Following a review, the flagship voucher scheme launched last year closed to new applications on 31 March at 5 pm. The £1.5 billion programme which offered households grants of up to £5,000 or 10,000 to insert insulation or low carbon heating to ‘build back greener’ from the current pandemic has been scrapped six months after its launch. This leaves the UK without a plan for tackling one of the biggest sources of greenhouse gas emissions and it comes as a serious blow as preparations are underway for hosting Cop26 this November.
The government revealed that applications made before the end of March deadline will be honoured and any vouchers already issued may be extended upon request. 96,000 applications had been made through the Green Homes Grant Voucher scheme but only 39,000 vouchers have been issued.

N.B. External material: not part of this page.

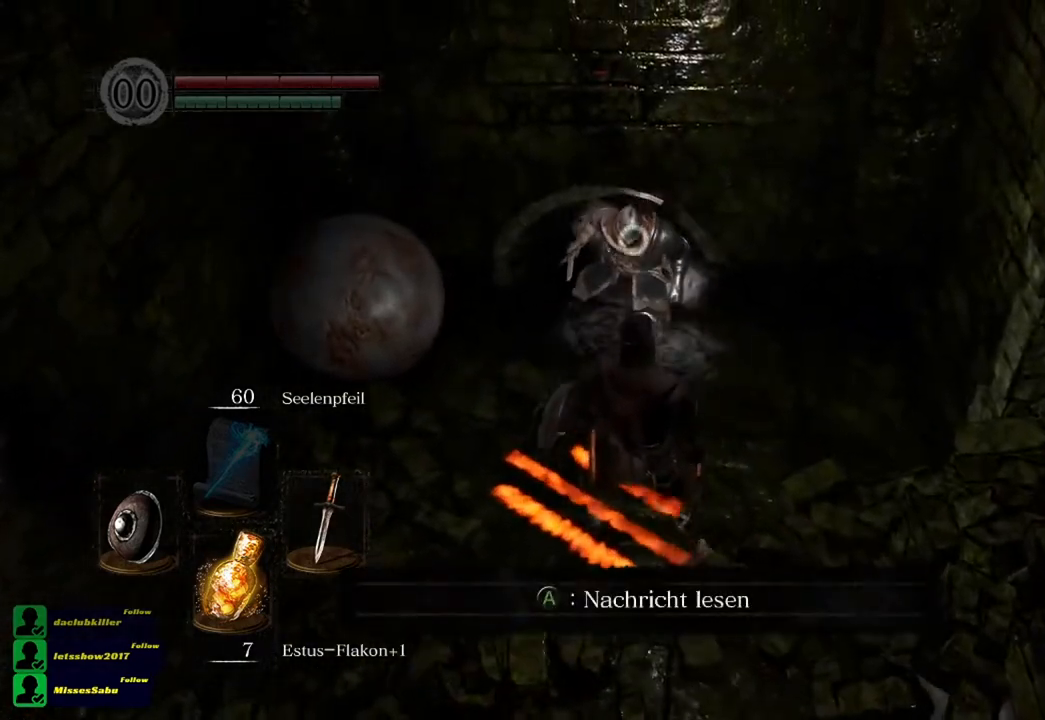
{"buttons": [], "left_stick": "center", "right_stick": "center", "events": [[117, "left_stick", "center"]]}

They also said that an extra £300m would be directed towards helping people on low-incomes gain access to energy efficiency improvements, through local authorities.
The government on Saturday said the scheme was only ever intended to be a short-term stimulus. However, Ed Matthew campaigns director at the E3G thinktank, said that was part of the problem.

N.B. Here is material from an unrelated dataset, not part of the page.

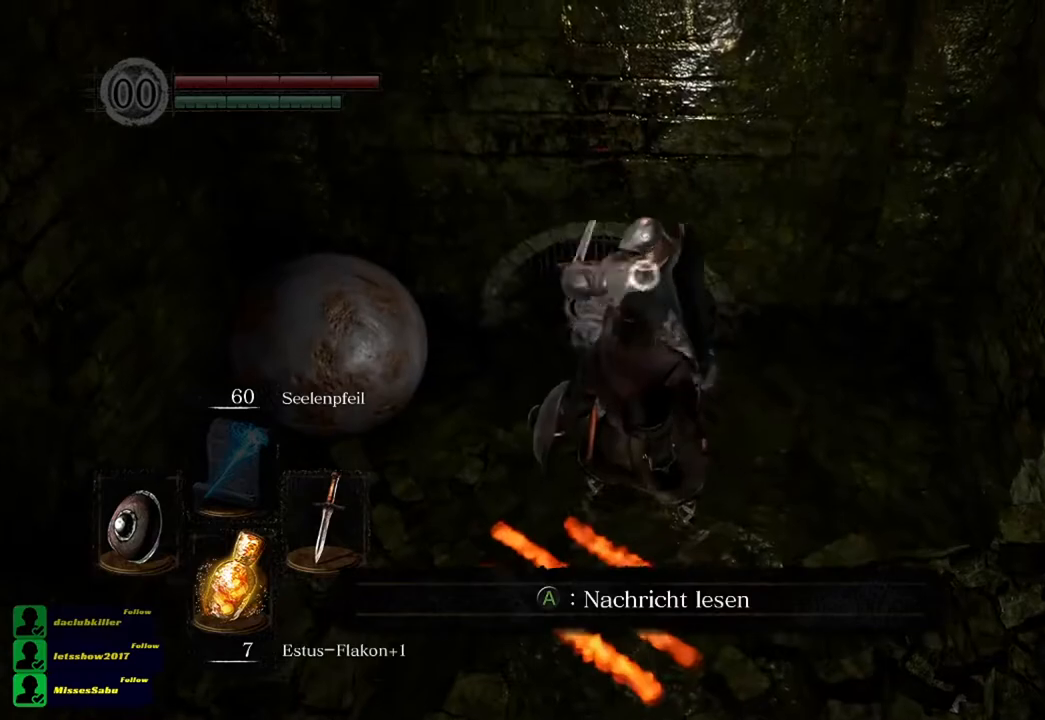
{"buttons": ["R1"], "left_stick": "center", "right_stick": "center"}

“There has been a stop-start approach [to home energy efficiency] which has stopped businesses investing in skills, and has failed to give households confidence. They [the government] must pick themselves up and create a new green programme that works, and has long-term funding in place from the beginning. It is surely not beyond the capability of this government to give money away at a time of economic crisis.”
Harriet Lamb, chief executive of climate solutions charity Ashden, said
“the stop-start history of its commitment to providing grants for making homes more energy efficient is undermining confidence within the industry. Companies that have taken on the retrofit challenge are scared of entering the market when the government has pulled the rug out from under their feet too many times. The government has created a self-fulfilling prophecy of failure.”
It is unclear what will replace it, if anything or what the government will put into practice in its place.